Funding for translation would involve investment in ‘translation professionals’ who would facilitate the steps outlined above. Included in this would be ‘translation managers’ and ‘translation project scientists’. The former would play a role in awareness and education at both sides of the bridge, with the ability to move across as required, ensuring both organisations are working to the same expectations. The latter would be involved in conducting additional testing and increasing understanding during the scale up process, ensuring discoveries are innovation-ready. This people-based system would support communication and feedback, allowing universities and Catapults to gain better understanding of each other and enhancing future projects.
Targeted funding to drive UK innovation
A crucial aspect to consider when directing investment for translation is identifying which areas should be prioritised to provide the best return on investment. Universities that don’t already have connections with Catapult centres offer the greatest potential for improvement.
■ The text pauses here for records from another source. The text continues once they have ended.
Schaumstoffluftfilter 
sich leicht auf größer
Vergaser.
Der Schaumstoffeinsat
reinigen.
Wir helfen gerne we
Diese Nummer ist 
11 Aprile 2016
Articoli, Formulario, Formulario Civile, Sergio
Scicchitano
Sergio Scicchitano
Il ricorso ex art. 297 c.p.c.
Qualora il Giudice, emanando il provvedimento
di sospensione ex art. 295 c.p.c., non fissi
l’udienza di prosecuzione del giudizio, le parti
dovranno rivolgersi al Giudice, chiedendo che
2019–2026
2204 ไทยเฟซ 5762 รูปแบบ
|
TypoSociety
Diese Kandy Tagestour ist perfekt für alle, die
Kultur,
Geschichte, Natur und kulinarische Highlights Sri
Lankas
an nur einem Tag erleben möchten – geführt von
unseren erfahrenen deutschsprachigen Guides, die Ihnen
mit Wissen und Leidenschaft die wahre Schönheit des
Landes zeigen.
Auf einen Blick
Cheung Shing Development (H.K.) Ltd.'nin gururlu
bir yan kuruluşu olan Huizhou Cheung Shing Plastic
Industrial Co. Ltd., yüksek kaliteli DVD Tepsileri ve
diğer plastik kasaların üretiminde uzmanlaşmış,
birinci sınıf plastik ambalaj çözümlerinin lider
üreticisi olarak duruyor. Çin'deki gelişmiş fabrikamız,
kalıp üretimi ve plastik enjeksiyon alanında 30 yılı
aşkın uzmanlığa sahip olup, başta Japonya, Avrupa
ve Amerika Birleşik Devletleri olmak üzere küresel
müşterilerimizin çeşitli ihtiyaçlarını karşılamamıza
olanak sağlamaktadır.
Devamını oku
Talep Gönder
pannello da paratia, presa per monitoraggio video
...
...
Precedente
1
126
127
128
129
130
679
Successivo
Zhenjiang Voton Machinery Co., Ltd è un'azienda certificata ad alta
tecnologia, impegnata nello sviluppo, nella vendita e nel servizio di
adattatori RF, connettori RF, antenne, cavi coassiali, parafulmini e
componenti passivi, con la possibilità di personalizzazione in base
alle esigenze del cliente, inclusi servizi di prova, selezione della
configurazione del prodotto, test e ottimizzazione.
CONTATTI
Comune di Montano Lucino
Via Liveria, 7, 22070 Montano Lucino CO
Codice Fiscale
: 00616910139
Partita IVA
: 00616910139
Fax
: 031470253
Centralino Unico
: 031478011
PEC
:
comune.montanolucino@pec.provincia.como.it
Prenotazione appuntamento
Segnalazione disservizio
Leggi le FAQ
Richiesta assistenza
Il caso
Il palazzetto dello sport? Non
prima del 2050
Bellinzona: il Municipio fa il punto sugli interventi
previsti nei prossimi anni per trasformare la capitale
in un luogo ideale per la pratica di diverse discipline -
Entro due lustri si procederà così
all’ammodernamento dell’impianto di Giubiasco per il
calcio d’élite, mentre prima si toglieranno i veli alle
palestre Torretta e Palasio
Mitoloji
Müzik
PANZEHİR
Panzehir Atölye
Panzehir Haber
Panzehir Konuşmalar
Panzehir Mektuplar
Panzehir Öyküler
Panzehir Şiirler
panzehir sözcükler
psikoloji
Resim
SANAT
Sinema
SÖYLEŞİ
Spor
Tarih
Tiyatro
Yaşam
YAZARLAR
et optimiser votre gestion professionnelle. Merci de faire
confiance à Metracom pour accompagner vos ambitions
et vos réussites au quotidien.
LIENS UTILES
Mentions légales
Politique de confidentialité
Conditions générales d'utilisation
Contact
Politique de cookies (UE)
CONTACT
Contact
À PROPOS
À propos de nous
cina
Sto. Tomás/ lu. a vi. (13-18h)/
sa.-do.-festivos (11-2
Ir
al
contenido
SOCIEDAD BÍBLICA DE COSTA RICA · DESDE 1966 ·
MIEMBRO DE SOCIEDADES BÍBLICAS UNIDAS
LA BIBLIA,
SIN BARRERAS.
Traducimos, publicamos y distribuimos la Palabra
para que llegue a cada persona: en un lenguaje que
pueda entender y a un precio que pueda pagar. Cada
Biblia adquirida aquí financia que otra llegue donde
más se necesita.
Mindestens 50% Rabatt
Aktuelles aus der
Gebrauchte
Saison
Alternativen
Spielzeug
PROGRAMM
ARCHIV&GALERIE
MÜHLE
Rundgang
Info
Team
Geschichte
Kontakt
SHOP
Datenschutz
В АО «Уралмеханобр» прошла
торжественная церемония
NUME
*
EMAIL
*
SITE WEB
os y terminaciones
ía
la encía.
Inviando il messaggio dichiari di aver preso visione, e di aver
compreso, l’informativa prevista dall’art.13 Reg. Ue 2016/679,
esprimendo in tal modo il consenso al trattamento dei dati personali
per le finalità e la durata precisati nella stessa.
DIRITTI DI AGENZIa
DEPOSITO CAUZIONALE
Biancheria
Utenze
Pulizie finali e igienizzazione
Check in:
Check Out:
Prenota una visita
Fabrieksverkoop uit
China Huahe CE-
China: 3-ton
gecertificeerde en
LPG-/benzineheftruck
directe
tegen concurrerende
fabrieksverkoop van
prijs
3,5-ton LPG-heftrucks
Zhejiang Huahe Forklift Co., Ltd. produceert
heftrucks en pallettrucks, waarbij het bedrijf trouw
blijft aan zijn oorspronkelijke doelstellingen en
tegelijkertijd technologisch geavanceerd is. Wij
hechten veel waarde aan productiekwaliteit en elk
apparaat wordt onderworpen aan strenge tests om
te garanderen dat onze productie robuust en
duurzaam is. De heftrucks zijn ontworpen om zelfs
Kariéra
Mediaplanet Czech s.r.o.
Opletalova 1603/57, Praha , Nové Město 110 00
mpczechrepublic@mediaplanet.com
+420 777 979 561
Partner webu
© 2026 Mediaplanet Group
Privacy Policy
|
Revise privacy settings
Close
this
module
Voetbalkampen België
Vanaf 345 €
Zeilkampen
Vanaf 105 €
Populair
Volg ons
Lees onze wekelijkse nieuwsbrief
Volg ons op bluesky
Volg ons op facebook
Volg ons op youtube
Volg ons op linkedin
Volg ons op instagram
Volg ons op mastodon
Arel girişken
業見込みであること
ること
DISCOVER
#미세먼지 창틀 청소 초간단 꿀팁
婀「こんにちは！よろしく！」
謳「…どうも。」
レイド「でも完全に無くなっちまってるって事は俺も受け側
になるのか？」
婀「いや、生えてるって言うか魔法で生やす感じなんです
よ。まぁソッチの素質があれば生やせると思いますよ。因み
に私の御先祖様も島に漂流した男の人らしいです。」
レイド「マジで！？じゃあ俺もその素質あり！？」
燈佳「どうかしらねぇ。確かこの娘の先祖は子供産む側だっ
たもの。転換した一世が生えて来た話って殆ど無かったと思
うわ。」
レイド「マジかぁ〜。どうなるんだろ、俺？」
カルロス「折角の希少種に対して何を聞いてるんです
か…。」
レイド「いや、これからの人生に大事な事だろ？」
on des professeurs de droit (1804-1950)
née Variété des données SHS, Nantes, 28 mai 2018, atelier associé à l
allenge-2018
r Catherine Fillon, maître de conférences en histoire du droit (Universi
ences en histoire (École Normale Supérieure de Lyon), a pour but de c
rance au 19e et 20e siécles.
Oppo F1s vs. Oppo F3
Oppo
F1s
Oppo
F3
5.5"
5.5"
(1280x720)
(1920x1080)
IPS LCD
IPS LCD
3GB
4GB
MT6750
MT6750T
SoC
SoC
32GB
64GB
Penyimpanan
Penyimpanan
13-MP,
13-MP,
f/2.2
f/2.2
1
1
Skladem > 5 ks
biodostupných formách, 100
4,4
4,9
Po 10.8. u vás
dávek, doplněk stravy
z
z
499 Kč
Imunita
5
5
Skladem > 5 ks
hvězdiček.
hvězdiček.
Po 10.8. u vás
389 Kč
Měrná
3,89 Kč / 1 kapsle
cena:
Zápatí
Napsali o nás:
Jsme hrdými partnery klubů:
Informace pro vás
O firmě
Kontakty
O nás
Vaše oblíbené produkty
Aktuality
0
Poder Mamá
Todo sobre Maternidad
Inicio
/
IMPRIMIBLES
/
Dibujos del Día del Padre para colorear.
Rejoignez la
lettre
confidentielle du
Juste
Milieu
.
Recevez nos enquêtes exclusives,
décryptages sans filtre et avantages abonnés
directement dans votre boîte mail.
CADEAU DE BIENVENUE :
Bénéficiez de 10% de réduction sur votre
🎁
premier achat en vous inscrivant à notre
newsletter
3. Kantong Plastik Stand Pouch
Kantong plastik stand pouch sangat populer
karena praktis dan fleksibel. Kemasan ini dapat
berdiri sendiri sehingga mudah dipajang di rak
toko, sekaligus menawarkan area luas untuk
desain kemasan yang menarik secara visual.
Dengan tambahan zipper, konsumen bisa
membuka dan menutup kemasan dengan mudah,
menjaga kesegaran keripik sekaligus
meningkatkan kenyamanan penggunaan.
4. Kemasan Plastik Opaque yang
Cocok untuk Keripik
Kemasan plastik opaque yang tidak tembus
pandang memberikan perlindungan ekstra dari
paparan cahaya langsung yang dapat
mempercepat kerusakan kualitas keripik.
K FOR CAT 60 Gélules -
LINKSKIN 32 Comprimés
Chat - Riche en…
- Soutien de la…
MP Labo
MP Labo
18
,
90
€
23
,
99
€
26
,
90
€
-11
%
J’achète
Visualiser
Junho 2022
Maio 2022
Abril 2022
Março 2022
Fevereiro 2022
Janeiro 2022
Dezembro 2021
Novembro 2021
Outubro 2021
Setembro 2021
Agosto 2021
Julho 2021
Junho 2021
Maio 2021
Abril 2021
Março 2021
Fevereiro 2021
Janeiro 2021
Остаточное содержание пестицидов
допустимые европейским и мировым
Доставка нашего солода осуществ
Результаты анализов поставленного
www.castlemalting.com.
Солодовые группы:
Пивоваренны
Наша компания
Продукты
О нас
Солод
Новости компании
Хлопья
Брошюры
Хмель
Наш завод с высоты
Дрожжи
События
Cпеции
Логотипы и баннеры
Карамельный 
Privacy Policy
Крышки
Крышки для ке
Building bridges between organisations that aren’t already linked should therefore be the focus of initial funding efforts, providing the greatest increase in technology progression.
It is clear that tackling the translation challenge will initially require increased investment into the technology pipeline. If this funding can be used to build a successful bridge between academia and the Catapults, it will ultimately improve the efficiency of UK research and development and allow more discoveries to progress to commercialisation. This would increase return on investment for government research and development funding, boosting UK industry and driving a virtuous cycle of increased funding providing increased returns.